With Azure Data Lake Analytics, beyond a simple language called U-SQL that does analytics like percentiles in statistics, we’ve incorporated the best of Microsoft’s machine learning in the form of cognitive capabilities. So with U-SQL, you can perform simple imaging and text analysis. Detect objects in pictures, detect human faces and their emotions, and detect text in photos. Get the sentiment analysis, extract it, and key phrases from text and now, we’ll show you a demo of how to accomplish all this very easily using Azure Data Lake Analytics and U-SQL.
Now here we are at the Azure portal and as you can see we’re looking at some files. I’ve uploaded four JPEGs from Wikimedia Commons and what we’re going to do is show how Azure Data Lake Analytics and U-SQL and our integrated cognitive abilities let us see what’s in these pictures without having any prior knowledge of machine learning or object tagging or detection, just plain U-SQL. So here’s a very simple script, right? Let me just walk through what the script is doing.

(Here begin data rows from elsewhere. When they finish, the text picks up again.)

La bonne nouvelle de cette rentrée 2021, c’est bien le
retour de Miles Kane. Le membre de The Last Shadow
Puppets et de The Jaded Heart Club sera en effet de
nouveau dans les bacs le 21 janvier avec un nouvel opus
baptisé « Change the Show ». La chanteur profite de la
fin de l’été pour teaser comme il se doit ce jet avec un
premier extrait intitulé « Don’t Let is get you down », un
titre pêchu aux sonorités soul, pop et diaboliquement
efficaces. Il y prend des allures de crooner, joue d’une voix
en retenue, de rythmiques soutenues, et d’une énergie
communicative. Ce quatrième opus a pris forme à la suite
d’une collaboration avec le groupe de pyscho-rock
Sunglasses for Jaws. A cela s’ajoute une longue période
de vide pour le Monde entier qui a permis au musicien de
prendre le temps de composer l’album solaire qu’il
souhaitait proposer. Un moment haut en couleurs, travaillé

- First, all these assemblies are provided as part of U-SQL. As you can see, we have the FaceSdk, and we can detect emotion, tagging means objects in images, and OCR means detect text in images.
- The next is we have a little bit of U-SQL here and what we’re doing is we’re reading a bunch of JPEGs using this Cognitive.Vision.ImageExtractor and we’re storing that in a rowset called images, the filename and the image binary data. Then we’re using a built-in image processing code called Cognition.Vision.ImageTagger and what we’re doing is detecting the objects in the image, a number of objects and the tags, the strings that describe what’s in the image.

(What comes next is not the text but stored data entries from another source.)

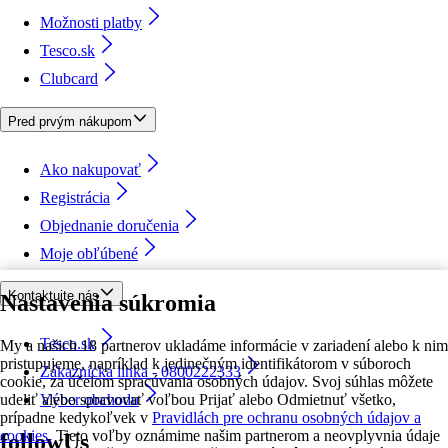
Možnosti platby
Tesco.sk
Clubcard
Pred prvým nákupom
Ako nakupovať
Registrácia
Objednanie doručenia
Moje obľúbené
Kontaktujte nás
Nastavenia súkromia
Tesco.sk
My a našich 18 partnerov ukladáme informácie v zariadení alebo k nim
pristupujeme, napríklad k jedinečným identifikátorom v súboroch
Zákaznícka linka - 0800222333
cookie, za účelom spracúvania osobných údajov. Svoj súhlas môžete
udeliť alebo spravovať voľbou Prijať alebo Odmietnuť všetko,
Výber obchodu
prípadne kedykoľvek v
Pravidlách pre ochranu osobných údajov a
cookies.
Tieto voľby oznámime našim partnerom a neovplyvnia údaje
followUs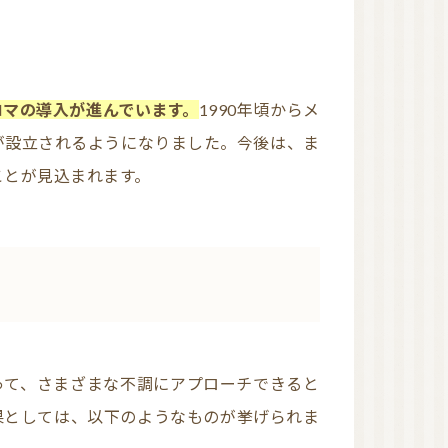
ロマの導入が進んでいます。
1990年頃からメ
が設立されるようになりました。今後は、ま
ことが見込まれます。
果としては、以下のようなものが挙げられま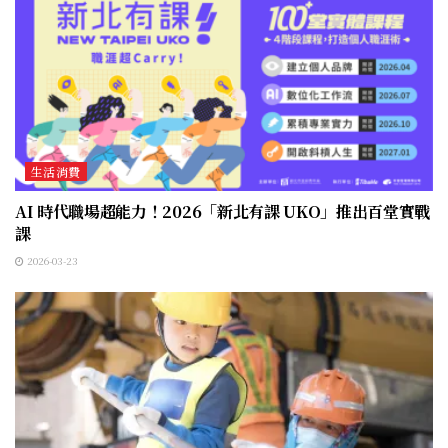
生活消費
AI 時代職場超能力！2026「新北有課 UKO」推出百堂實戰
課
2026-03-23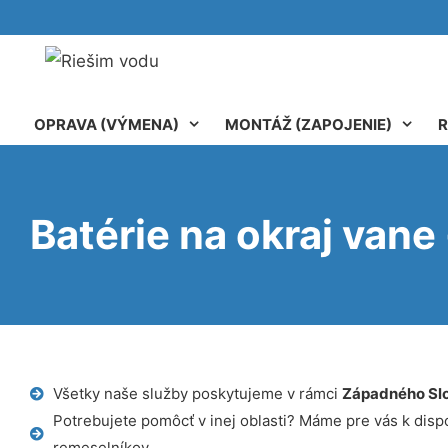
OPRAVA (VÝMENA)
MONTÁŽ (ZAPOJENIE)
R
Batérie na okraj van
Všetky naše služby poskytujeme v rámci
Západného Sl
Potrebujete pomôcť v inej oblasti? Máme pre vás k dispoz
remeselníkov.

- Then finally, we’re going to output this as a simple comma separated value file in the Azure Data Lake Store. Now one more thing I want to point out is the slider that says AUs, analytic units. It’s the number of containers that will be used to execute this query. This is a small query, so I’ll just picked one container. But I can drag this up to a big number. If I had many images I could do a 100. Or I could increase this and even say 1,000, or 3,000.

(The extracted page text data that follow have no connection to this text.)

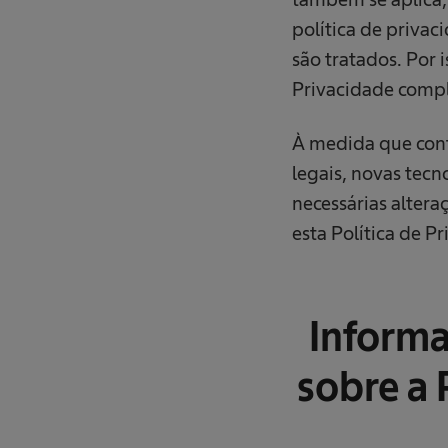
política de priva
são tratados. Por 
Privacidade compl
À medida que cont
legais, novas tecn
necessárias altera
esta Política de P
Informa
sobre a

Any number of containers, and I’ll just pay for the containers I use. In this case, I’ll leave it to 1 since I don’t have that many images. So, now let’s take a look at this job after it ran. As you can see, it completed and it read from these files and there were four images here and it placed the output here. Let’s take a look at the Output file. So in the four images, it’s detected a number of objects and in the third image, which is called Flood Under Old Route 49, Bridge Crossing Over, it says outdoor; tree; bridge; ground; arch. So based on Microsoft’s machine learning algorithms, this is what we think is in the image.